» **EXTRACT PROVIDED**
Any one here who loves Electromagnetic Theory?

[mixedgas]

I've got a tough one.

Two planar light waves, one at a wavelength of 2.1 microns and one at a wavelength of 600 nanometers are launched at a target. The oscillators generating in the waves are free running lasers.

What percentage of the time will the postive peaks of the two light levels hit a surface with the tops of the peaks within a 1 nanometer coincidence window of each other? Within a 10 nanometer window?

I know its a tiny number.

Any one feel like some math? I have a guesstimate I'd like to verify.

Steve

[logsquared]

I probably don't understand what you mean... but what the hell .00119% for 1 nm window

[steve-o]

My answer is "42"

[mixedgas]

I probably don't understand what you mean... but what the hell .00119% for 1 nm window

I have a client who wants to develop a non-linear effect in a thin film that only occurs when the wave peaks of the two femtosecond lasers hit the target at the same time. The lasers run at 1 Khz, and I dont have control over the relative phases, so I just want a idea of how horribly inefficient the process will be.

This does not mean when the pulses hit. I mean to determine how often th peeks line up.

Forget that the lasers are pulsed.

Just assume they are continious wave.

If you have a 600 Hz sine wave on channel A on a dual trace scope, and a 2200 hertz sine wave on channel B, every once in while the wave crests will line up. The question is how often does that happen, mathematically, assuming the scope is perfect and not sampling.

Steve

[steve-o]

600/2200=.272 or 1/x =3.66 s ? i dunno , I'm home and it's toddy-time and why am i doing this ? Am I close ? Did i win ? ..

[planters]

I'll bite. If you assume that the 2100nm wave passes through a plane that is 1nm thick, the "peak" of the wave will spend 1/2,100 of it's time within the plane. The peak of the other wave will similarly will spend 1/600 of it's time within this plane. If there is no coupling then I would guess that the random coincidence of these waves will be 1/2,100 x 1/600 = 1/1,260,000. You might quadruple this if you allow that the negative peaks will also lead to positive interference. I think that this is similar to the principle of two photon fluorescence where two long wavelength photons are simultaneously ( or nearly so ) present at one location to additively stimulate a molecule to fluoresce that otherwise would not respond to such long wavelengths. The cross section for this process is also very low and that is why such high intensities are sought.

[dnar]

I'll bite. If you assume that the 2100nm wave passes through a plane that is 1nm thick, the "peak" of the wave will spend 1/2,100 of it's time within the plane. The peak of the other wave will similarly will spend 1/600 of it's time within this plane. If there is no coupling then I would guess that the random coincidence of these waves will be 1/2,100 x 1/600 = 1/1,260,000. You might quadruple this if you allow that the negative peaks will also lead to positive interference. I think that this is similar to the principle of two photon fluorescence where two long wavelength photons are simultaneously ( or nearly so ) present at one location to additively stimulate a molecule to fluoresce that otherwise would not respond to such long wavelengths. The cross section for this process is also very low and that is why such high intensities are sought.

That is not how I understood the question.

Now you have me confused, I need a drawing of the wave, the surface and the coincidence window. Not to scale is fine

[-bart-]

I don't think it is as bad as planters predicts. I think it all boils down to the longitudinal mode spacing of the two lasers.

» **DATA FOR THE TASK**
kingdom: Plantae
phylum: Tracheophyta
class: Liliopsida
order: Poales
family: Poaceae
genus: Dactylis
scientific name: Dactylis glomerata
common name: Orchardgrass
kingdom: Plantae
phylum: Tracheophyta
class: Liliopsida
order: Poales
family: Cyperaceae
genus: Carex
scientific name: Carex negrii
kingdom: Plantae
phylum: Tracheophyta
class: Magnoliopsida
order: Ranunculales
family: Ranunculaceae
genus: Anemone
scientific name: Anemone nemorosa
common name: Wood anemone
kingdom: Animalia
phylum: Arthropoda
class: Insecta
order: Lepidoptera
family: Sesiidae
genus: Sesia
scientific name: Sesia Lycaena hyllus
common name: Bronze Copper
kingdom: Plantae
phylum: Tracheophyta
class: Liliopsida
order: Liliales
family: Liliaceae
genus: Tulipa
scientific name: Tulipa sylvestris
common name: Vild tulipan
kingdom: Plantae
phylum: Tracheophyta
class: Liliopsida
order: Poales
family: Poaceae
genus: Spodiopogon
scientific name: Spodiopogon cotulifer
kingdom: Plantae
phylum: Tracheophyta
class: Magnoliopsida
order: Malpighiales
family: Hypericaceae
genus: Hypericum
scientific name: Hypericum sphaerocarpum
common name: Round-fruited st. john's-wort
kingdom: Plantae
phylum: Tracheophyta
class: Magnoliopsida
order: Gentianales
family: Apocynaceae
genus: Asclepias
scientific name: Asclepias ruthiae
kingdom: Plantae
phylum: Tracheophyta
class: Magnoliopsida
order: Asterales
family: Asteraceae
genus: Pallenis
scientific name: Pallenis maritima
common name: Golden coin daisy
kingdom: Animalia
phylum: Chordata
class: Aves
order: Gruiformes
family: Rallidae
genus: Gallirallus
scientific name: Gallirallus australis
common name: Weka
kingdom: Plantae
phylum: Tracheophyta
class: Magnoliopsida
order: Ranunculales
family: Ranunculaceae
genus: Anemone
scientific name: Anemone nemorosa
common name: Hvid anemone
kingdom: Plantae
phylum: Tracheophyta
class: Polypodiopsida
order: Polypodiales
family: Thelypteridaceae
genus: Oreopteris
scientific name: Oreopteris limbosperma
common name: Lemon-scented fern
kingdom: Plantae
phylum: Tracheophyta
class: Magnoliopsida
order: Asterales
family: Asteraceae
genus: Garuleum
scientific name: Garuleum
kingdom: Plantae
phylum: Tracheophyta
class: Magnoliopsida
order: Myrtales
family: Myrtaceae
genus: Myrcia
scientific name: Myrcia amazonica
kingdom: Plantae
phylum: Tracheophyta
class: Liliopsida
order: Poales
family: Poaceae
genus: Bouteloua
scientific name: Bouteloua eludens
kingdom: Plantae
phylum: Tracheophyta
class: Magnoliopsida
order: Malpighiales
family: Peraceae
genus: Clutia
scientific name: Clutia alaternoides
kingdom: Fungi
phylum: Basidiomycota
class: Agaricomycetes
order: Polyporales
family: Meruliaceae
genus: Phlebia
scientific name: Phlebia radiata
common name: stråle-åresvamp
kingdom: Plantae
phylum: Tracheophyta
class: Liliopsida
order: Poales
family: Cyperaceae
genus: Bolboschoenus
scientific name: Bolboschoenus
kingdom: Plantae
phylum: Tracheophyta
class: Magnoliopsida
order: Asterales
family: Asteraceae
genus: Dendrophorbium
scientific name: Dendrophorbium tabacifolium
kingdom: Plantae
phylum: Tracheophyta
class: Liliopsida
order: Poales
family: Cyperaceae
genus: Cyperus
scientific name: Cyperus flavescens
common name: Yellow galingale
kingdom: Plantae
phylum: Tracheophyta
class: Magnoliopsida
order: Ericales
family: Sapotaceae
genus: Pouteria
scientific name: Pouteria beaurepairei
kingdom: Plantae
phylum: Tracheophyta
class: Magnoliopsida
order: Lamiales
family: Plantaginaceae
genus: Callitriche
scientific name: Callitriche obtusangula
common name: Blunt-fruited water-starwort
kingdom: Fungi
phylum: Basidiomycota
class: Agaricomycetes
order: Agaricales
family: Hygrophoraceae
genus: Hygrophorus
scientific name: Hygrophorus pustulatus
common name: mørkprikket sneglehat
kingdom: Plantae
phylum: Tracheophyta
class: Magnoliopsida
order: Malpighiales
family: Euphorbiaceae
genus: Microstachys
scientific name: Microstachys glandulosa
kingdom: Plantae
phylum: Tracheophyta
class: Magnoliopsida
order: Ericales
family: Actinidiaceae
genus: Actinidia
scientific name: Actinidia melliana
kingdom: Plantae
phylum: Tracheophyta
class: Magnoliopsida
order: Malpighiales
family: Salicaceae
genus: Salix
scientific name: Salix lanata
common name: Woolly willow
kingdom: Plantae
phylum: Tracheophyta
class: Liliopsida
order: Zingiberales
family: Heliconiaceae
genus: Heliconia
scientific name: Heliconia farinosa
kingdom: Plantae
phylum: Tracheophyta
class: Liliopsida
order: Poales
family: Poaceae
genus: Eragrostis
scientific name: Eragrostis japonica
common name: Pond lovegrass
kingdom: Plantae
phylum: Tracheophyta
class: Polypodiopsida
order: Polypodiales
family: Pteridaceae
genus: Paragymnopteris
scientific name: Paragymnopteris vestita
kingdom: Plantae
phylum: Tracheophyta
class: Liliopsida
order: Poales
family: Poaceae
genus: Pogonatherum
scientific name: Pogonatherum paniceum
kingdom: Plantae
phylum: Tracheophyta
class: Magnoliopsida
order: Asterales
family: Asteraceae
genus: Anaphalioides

» **TASKS TO CARRY OUT**
1) Rewrite the part of the rows that opens with their first line and closes with the line containing "scientific name: Carex negrii" as a Markdown table with the columns "No." and "Line." Number each line in order and leave out any blank lines.
2) Extend the forum thread on laser wave peaks by continuing it from the point where it stops.
The forum thread on laser wave peaks and the rows are unrelated pieces of material.

» **ANSWERS FOR THIS EXERCISE**
1)
| No. | Line |
|---|---|
| 1 | kingdom: Plantae |
| 2 | phylum: Tracheophyta |
| 3 | class: Liliopsida |
| 4 | order: Poales |
| 5 | family: Poaceae |
| 6 | genus: Dactylis |
| 7 | scientific name: Dactylis glomerata |
| 8 | common name: Orchardgrass |
| 9 | kingdom: Plantae |
| 10 | phylum: Tracheophyta |
| 11 | class: Liliopsida |
| 12 | order: Poales |
| 13 | family: Cyperaceae |
| 14 | genus: Carex |
| 15 | scientific name: Carex negrii |

2)
Some modes will have the desired "summing"condition relatively all of the time, some modes hardly ever.

For the condition :
sin(t*2pi/2100.xxx) + sin(t*2pi/600.zzz) > 1,999

In my layman's excel simulation roughly 25nm out of 65000nm will meet this condition.

Someone more experienced in methlab can surely empirically simulate all modes and plot them against the coincidence chance.
(Not me, today, thank you)

[planters]

I too may have misunderstood the initial set up, but I had assumed the simplest scenario as in single mode.

The waves had exited each of the two laser cavities and were propagating in free space and converging at a small enough angle (or from opposite sides) that they overlap within the 1nm plane.

The effect of increasing the number of longitudinal modes would be to proportionally increase the fraction of time the two beams' "peaks " interacted, but to simultaneously and proportionally decrease the energy in each interaction. Nevertheless, I think it is reasonable to assume that the overlap , when it occurs, will be random-the modes will not be coupled.
A lot of simplifications are being made. We don't know the dimensions of the lasers, the medium, the bandwidth and hence even the maximum allowable number of modes. We also don't know the application;as in the possibility of beam interaction at anything other than the precisely defined phase given in the set up. Also, the initial femtosecond at 1Khz would be a 10 to the minus 12 duty cycle which itself would create a very low interaction cross section.

[mixedgas]

I've talked with some world class experts on this. No one has given me a straight forward rate equation, and guestimates are all over the place. Nor can I find a rate equation in papers on the subject. PLs educated guesses jive very well with the experts.

Sources are roughly 8 nanometer wide, 1 Khz rate, ~60 fS pulses. Each optic they bounce off of, lengthens the pulse, and can change if the red, or the blue part of the pulse gets there first.
Going through glass lenses results in various nasty types of temporal dispersion and mode changes across the face of the pulse with respect to time.

Interaction angle with the target changes things drastically as well.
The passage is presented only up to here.